▸ O que fazer:
a) Reproduza a parte do texto sobre dívida municipal que vai de "No entanto, foi" até "permito por lei.", incluindo esses dois trechos.
b) Segundo o texto sobre dívida municipal, qual era a dívida consolidada de Vinhedo na avaliação do 2º quadrimestre de 2020?
c) No texto sobre dívida municipal, resuma o parágrafo que começa com "Em Itatiba, como noticiamos" sem perder os números principais.

▸ Trecho do texto:
◆ ◆ ◆ ◆ ◆ ◆ ◆

Desse modo, a dívida pública consolidada tem muito mais a ver com as contas a pagar de um município, o lado negativo do balanço orçamentário, e a divida ativa tem muito mais a ver com as contas a receber, lado positivo do balanço. Como a dívida pública consolidada influencia substancialmente a capacidade do município de pagar suas contas, tem relação direta com a saúde financeira, a Lei de Responsabilidade estabelece que ela não pode passar de 120% da Receita Consolidada Liquida do exercício em análise, ou seja, a divida do município nunca pode ultrapassar mais de 1,2 vezes o montante que sobra entra no caixa após algumas deduções no período. Normalmente os municípios fazem a análise por quadrimestre.

Porque é importante saber desse tipo de informação?

Em coletiva de imprensa em Vinhedo recentemente a Secretária da Fazenda Deise Gomes disse aos jornalistas que o montante da dívida ativa do município estaria em torno de R$283 milhões, ou seja, o quanto o município está deixando de receber de impostos por inadimplência, e que para esse ano haveria novamente uma estratégia para parcelamento, mas que por conta da pandemia alguns condicionantes seriam utilizados, como é o caso do IPTU para os idosos que terá seu período de pagamento postergado para o segundo semestre.

No entanto, foi divulgado em alguns jornais que esse valor seria a divida do município consolidada, ou seja, o quanto o município deve em contratos, fornecedores e etc. O que acabou gerando certa confusão nos leitores. Na realidade a divida consolidada de Vinhedo, segundo avaliação mais atualizada do 2º Quadrimestre de 2020 é de R$57.014.338,00 o que representa cerca de 11,77% da Receita Corrente Líquida, bem aquém dos 120% permito por lei.

Reprodução de post em Facebook

Em Itatiba, como noticiamos aqui no Cicerone, o cálculo da atual administração sobre as dívida do município chegou a mais de R$20 milhões. Segundo a Secretária de Finanças Katia Baptistella, o valor é resultando entre a diferença dos valores empenhados, ou seja valores que a Prefeitura esta comprometida à pagar para fornecedores, pessoal e outras linhas de custo, que chega à R$39,9 milhões e os R$19,3 milhões que estão no caixa da prefeitura em Janeiro agora. Nesse caso, a Secretária não incluiu no cálculo outros compromissos que a Prefeitura possa ter, por isso segundo o Relatórios Resumidos da Execução Orçamentária do 2º Quadrimestre de 2020 a divida do município aparece como R$53.743.179,23, valor maior que o divulgado.

Apenas à título de comparação Valinhos realizou no final de 2020 com representantes do Banco do Brasil um acordo para selar a redução de mais de R$ 300 milhões na dívida de longo prazo do município, a chamada “dívida do século”.

◆ ◆ ◆ ◆ ◆ ◆ ◆

▸ Registros exibidos:
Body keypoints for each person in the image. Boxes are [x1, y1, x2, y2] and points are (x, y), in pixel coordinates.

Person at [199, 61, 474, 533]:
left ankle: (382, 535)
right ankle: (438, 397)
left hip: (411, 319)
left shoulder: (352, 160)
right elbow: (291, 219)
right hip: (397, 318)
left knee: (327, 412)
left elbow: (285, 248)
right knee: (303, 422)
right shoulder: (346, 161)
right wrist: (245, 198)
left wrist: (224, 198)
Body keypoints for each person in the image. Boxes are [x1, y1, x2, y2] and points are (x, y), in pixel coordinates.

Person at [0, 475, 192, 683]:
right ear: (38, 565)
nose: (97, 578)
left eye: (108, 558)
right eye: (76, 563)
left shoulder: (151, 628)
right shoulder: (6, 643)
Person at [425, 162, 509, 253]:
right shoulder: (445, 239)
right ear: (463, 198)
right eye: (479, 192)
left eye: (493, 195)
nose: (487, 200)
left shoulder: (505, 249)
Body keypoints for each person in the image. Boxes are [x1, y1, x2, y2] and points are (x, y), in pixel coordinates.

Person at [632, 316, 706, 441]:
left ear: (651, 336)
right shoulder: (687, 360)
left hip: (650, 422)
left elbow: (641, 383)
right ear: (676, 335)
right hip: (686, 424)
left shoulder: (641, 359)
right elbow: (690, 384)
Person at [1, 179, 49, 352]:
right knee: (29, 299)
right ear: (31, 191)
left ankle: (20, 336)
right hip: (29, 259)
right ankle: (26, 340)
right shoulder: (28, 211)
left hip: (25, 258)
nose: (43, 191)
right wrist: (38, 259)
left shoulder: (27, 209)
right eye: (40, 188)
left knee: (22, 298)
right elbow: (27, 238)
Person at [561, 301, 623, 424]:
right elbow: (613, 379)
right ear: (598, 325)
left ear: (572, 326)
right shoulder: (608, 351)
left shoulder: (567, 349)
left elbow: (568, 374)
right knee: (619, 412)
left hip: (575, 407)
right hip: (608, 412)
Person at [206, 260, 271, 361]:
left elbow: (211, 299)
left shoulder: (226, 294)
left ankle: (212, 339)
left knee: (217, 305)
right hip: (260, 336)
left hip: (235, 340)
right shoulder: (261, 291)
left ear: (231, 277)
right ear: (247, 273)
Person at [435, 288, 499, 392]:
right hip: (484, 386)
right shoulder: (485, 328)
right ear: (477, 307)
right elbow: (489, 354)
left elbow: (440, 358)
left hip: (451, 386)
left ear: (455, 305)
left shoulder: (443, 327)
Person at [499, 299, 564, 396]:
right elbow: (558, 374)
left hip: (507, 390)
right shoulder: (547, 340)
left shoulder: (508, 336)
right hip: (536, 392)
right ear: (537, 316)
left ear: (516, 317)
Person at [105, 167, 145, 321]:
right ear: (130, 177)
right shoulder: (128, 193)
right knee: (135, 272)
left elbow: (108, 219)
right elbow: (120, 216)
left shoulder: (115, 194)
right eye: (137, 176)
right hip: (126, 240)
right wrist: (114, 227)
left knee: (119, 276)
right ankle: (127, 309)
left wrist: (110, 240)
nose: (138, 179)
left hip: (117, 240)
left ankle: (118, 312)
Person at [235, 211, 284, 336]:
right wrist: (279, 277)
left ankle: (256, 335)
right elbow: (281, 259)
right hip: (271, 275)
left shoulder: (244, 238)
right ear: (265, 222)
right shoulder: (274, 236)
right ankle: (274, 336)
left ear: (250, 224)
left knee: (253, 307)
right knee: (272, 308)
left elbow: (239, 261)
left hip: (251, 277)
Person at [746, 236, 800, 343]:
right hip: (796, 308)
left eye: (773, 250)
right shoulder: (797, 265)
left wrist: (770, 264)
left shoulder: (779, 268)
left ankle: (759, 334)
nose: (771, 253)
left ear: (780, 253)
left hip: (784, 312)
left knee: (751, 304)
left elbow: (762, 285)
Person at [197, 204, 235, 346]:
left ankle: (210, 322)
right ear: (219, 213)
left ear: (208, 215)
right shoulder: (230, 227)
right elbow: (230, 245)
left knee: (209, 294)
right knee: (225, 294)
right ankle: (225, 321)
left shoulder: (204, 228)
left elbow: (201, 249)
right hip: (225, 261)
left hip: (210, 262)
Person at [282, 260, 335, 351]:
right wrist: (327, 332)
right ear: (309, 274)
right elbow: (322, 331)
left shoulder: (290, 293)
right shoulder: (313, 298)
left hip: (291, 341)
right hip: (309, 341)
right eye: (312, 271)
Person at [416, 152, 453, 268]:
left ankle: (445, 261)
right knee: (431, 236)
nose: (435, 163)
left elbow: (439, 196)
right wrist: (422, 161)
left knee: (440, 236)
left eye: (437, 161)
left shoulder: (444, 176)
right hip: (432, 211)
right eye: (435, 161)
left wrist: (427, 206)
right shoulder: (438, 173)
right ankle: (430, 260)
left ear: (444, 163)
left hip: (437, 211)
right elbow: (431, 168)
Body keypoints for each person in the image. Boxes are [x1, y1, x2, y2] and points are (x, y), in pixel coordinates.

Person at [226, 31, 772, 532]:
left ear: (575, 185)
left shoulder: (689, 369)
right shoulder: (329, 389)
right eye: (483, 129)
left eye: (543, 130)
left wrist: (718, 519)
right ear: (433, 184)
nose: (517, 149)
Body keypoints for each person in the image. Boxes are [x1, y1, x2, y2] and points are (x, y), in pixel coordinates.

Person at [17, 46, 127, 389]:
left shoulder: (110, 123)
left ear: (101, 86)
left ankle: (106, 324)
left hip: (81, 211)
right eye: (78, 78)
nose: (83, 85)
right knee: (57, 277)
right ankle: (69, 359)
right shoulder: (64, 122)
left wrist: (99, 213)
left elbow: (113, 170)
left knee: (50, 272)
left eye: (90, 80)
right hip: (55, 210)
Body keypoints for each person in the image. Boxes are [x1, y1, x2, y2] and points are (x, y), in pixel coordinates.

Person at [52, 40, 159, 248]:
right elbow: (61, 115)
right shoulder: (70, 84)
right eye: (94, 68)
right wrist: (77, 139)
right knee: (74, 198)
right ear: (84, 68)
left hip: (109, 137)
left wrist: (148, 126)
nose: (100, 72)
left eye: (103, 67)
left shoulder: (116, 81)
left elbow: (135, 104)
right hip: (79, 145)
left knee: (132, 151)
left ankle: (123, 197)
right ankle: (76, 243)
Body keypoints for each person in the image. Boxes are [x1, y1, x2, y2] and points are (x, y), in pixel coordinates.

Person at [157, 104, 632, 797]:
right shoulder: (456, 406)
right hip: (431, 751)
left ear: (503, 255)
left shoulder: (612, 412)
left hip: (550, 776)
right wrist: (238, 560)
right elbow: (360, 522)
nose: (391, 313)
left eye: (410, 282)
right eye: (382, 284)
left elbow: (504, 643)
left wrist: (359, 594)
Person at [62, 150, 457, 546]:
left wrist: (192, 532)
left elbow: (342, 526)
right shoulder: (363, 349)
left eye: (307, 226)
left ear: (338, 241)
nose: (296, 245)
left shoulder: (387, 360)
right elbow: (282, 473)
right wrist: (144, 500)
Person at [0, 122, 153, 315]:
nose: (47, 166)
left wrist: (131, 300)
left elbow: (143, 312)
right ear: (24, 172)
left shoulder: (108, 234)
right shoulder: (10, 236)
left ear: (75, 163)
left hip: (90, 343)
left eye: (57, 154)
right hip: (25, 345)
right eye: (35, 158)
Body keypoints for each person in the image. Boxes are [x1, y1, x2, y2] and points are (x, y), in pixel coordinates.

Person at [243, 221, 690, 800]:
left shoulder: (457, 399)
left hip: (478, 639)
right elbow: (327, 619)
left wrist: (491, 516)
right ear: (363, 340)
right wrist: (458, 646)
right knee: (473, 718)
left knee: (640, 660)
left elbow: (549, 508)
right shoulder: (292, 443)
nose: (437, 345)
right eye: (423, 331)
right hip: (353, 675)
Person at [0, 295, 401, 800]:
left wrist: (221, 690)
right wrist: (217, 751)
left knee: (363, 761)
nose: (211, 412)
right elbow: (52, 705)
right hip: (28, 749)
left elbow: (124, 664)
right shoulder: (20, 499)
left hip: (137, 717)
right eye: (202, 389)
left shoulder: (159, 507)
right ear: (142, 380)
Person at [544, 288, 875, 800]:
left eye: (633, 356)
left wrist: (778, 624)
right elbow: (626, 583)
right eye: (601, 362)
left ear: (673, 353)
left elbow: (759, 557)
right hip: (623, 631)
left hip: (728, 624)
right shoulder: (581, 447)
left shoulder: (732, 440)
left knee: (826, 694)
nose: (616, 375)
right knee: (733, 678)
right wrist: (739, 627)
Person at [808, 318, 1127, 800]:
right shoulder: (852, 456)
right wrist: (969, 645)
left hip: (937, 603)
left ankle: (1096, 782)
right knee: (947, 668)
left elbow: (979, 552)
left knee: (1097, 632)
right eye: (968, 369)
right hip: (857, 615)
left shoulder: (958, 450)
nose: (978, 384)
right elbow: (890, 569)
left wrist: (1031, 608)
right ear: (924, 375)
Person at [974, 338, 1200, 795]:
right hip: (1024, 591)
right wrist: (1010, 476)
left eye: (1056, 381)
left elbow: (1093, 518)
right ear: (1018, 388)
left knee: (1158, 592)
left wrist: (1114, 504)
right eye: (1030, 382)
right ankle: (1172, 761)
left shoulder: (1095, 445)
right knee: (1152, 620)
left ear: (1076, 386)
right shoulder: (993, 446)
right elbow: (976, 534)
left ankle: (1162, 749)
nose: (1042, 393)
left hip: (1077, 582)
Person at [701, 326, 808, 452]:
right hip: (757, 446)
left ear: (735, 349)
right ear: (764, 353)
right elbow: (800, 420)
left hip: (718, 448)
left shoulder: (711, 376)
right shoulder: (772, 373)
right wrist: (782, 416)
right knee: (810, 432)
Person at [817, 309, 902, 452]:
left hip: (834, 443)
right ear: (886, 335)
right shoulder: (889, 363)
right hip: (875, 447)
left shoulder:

◆ ◆ ◆ ◆ ◆ ◆ ◆

▸ Respostas por tarefa:
a)
No entanto, foi divulgado em alguns jornais que esse valor seria a divida do município consolidada, ou seja, o quanto o município deve em contratos, fornecedores e etc. O que acabou gerando certa confusão nos leitores. Na realidade a divida consolidada de Vinhedo, segundo avaliação mais atualizada do 2º Quadrimestre de 2020 é de R$57.014.338,00 o que representa cerca de 11,77% da Receita Corrente Líquida, bem aquém dos 120% permito por lei.

b) R$57.014.338,00, cerca de 11,77% da Receita Corrente Líquida.

c) Em Itatiba, a atual administração calculou a dívida do município em mais de R$20 milhões. Segundo a Secretária de Finanças Katia Baptistella, esse valor é a diferença entre os R$39,9 milhões empenhados (o que a Prefeitura se comprometeu a pagar a fornecedores, pessoal e outros custos) e os R$19,3 milhões em caixa em janeiro. Como ela não contou outros compromissos, o relatório do 2º quadrimestre de 2020 mostra uma dívida maior, de R$53.743.179,23.